When actual cases go to trial, damages and liability often are decided concurrently. The jury is deciding if the EP did commit medical malpractice; if so, how much is the plaintiff awarded? In the fictitious case, the closing arguments detail how the decedent left behind a daughter, and the struggle of how to put a dollar amount on that loss. “These are really powerful concepts, and some doctors are really moved by that,” Shlahet observes.
The medical students see how difficult it is to look at facts in a cold and clinical way. They are much more comfortable focusing on whether there was a standard of care deviation. “But the jury hears a lot of information and evidence about the loss that this death that has caused,” Shlahet says.
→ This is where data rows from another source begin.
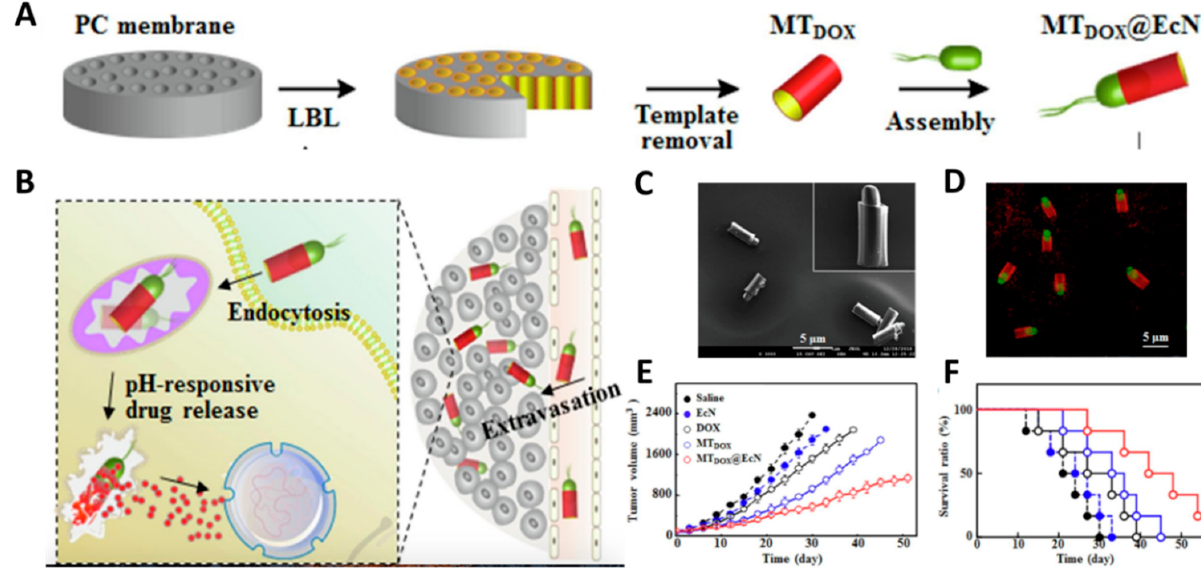
Figure 3. ( A ) Schematic illustration of the synthesis of MT dox @EcN; ( B ) Schematic illustration of the mechanism of MTDOX@EcN as a biorocket for drug delivery in tumor; ( C ) Typical SEM and ( D ) CLSM images of MTDOX@EcN. ( E ) Tumor inhibition and ( F ) survival rates of MT dox @EcN treatment in tumor-bearing mice. Reproduced with permission from Xiaohong Li, Chemical Engineering Journal; published by Elsevier, 2020.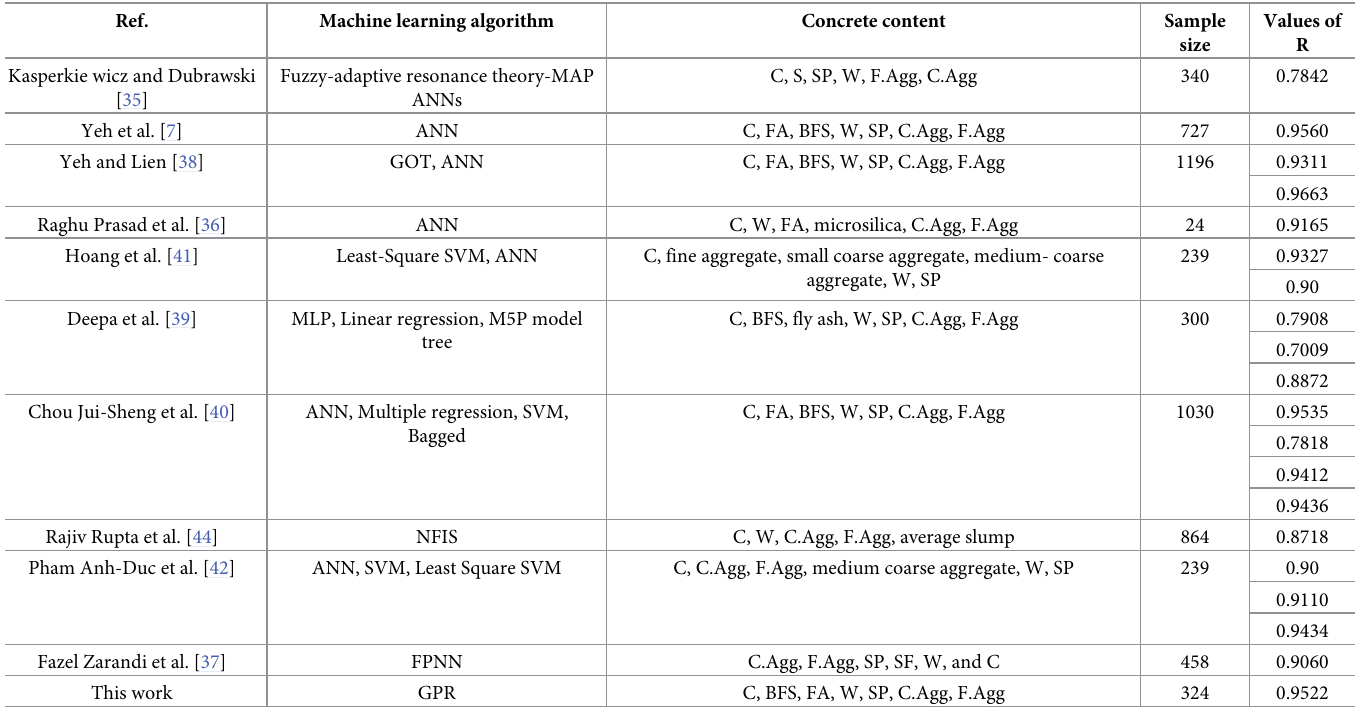
Table 2. Comparison with literature for prediction of compressive strength of HPC.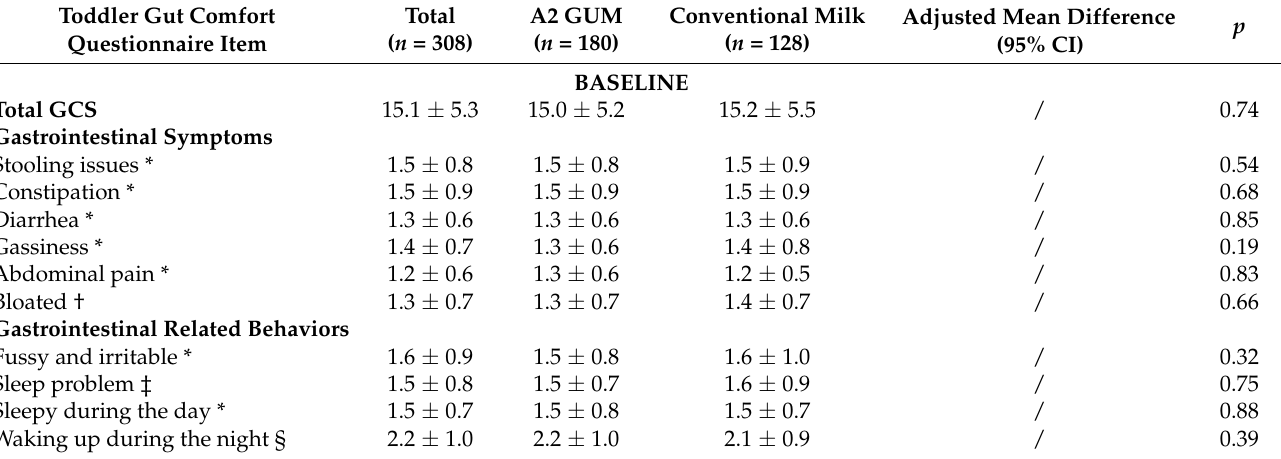
Table A2. Gastrointestinal items from Toddler Gut Comfort Questionnaire at baseline, on day 7 and day 14 among PPS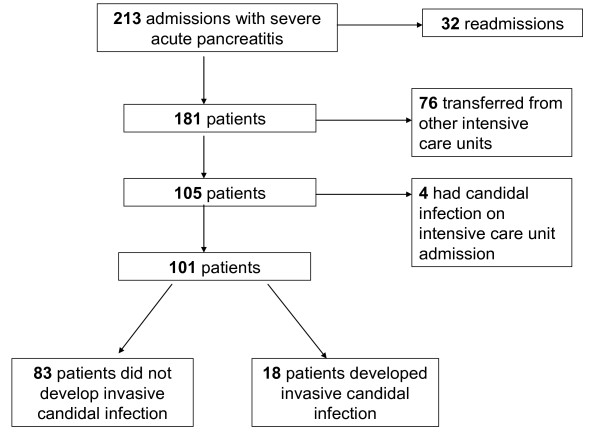
Consort diagram for recruitment of patients.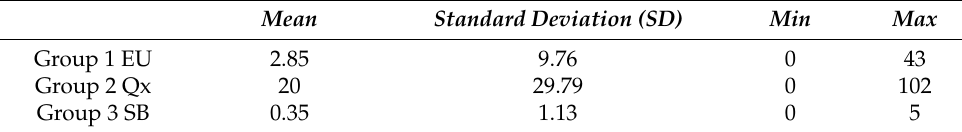
Table 1. Mean counts of Enteroccus faecalis CFUs 24 h post-treatment.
In the first two years of the program, the jury returned a verdict for the defendant. In the third year, the jury found for the plaintiff. “The three big factors are the conduct of the lawyers, the performance of the experts, and who the jury is,” Shlahet says. “The juror’s life experiences completely shape how they take in facts and testimony.”
The law students learn they really need to understand everything in the ED chart. “If you don’t take the time to learn what an acronym stands for, it’s the one thing that’s going to come back at you at trial,” Shlahet cautions.
Medical students come to see that malpractice cases are not really as frivolous as they had imagined. “People come in with very black and white notions,” Shlahet adds. “They leave with a much more nuanced understanding about how cases actually play out.”
Most emergency medicine residents have no idea how malpractice litigation works. A residency program collaborated with a law school to create a realistic, fabricated case to dispel misconceptions.